Aujourd’hui, ce sont les petits réacteurs qui ont la cote. Les SMR, small modular reactors. Des réacteurs de petite puissance et très couteux, selon les prévisions des experts, qui pourraient être mieux répartis sur le territoire, et qui seraient construits en grande série, pour en diminuer le coût unitaire. Un magnifique produit d’exportation.
La production d’électricité à vocation locale est une bonne idée, mais que penser des risques de prolifération qui accompagneraient cette stratégie commerciale ? Une multiplication d’Etats qui entreraient dans la familiarité du nucléaire, avec les tentations qui en découleraient. Et autant de cibles pour des actes malveillants, en ces temps où les conflits locaux semblent vivaces.

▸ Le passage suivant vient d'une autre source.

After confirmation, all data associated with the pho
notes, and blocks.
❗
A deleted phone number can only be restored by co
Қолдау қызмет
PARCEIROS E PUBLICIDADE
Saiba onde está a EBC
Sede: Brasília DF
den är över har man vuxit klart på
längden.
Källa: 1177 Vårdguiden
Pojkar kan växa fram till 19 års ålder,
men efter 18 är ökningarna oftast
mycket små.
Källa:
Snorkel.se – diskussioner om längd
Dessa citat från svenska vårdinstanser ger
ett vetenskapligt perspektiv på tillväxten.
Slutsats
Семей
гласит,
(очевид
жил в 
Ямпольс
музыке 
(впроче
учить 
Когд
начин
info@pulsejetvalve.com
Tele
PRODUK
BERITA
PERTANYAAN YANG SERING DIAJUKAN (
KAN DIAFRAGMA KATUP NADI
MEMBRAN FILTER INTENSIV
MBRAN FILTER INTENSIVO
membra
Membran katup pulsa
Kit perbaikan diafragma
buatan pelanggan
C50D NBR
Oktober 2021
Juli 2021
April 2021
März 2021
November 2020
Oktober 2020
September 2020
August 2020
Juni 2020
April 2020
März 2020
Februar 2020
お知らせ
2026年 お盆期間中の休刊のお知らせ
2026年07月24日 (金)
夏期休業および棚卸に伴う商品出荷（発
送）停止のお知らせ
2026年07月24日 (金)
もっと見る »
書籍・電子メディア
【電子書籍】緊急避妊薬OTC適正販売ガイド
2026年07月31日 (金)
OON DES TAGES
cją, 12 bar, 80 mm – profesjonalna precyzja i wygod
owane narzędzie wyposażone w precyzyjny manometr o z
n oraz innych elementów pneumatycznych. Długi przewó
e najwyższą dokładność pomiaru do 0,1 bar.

De manière générale, la production décentralisée réduit les risques, à condition qu’elle s’inscrive dans un schéma d’interconnexion pour assurer les pointes, et d’adopter des techniques maitrisées. Elles rapprochent producteur et consommateur, et responsabilise ce dernier. Les atteintes, guerrières ou techniques, voire climatiques, des grosses unités sont plus problématiques en cas de défaillance, et dramatiques en cas de destruction soudaine, belliqueuse ou accidentelle, comme la rupture du barrage de Malpasset, en 1959. Les sécurités sont aujourd’hui renforcées, mais le risque zéro n’existe pas. Autant en réduire l’importance quand c’est possible.